The trial had already been postponed once because of the chaotic start last week.

Most of the victims of the crash three years ago were students, killed when their intercity service from Athens to Thessaloniki smashed head-on into a goods train on the same line near Tempi in the centre of the country.

Some of the victims are thought to have burnt to death after surviving the initial collision.

Many relatives were unable to get into the courtroom in the central town of Larisa last week, and the situation was little different when it resumed on Wednesday.

Police officers allowed in only participants who were legally scheduled to attend.

Some relatives complained that two rows of seats had been taken up by police, while others said they still could not witness proceedings clearly enough.

Defence lawyer Zoe Konstantopoulou appealed for the proceedings to be filmed as access for families had been restricted.

The February 2023 disaster is widely known in Greece as the Tempi crime - with many arguing it encapsulates negligence and corruption at the heart of the state.

Thirty-six people are on trial in a case that is expected to hear from 350 witnesses and set to last years.

Among those killed was 20-year-old Anastasia Plakias, a student at the University of Thessaloniki.

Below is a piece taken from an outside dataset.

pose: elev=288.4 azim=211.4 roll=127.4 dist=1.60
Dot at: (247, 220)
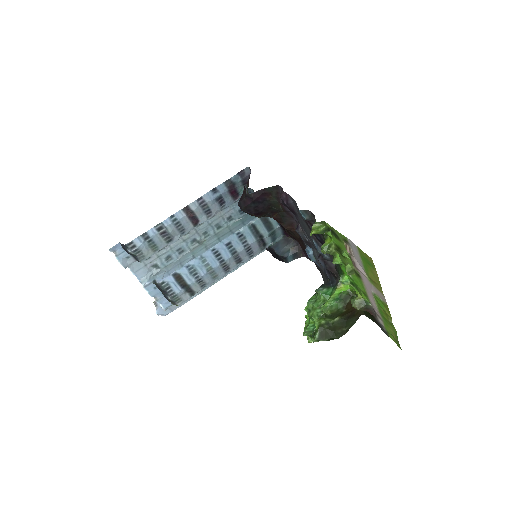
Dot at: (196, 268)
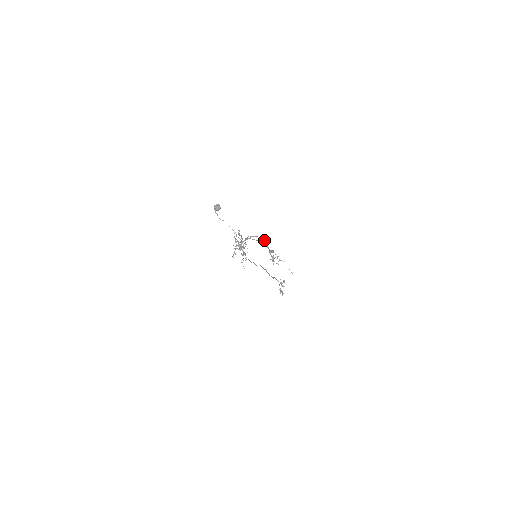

She, like so many other victims, was travelling back to lectures in the northern city after spending a public holiday with her family.

In the weeks after the crash, her grieving father Dimitris told the BBC he would always be proud of his daughter who only had love to give.

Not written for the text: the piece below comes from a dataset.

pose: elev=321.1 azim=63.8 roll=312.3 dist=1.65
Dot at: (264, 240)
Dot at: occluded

He said: We relatives call it a state assassination of our children, and all the people who were aboard that train… in which European country could this be possible?

Thirty-three of the defendants face up to life in prison if convicted.

The case is taking place in a remodelled conference hall that cost hundreds of thousands of euros and Mitsotakis has said it is among the most functional and modern in Europe.

The railway network had not made use of EU funding intended to improve safety. The head of the European Public Prosecutor's Office later said the collision could have been avoided if safety improvements had been made earlier.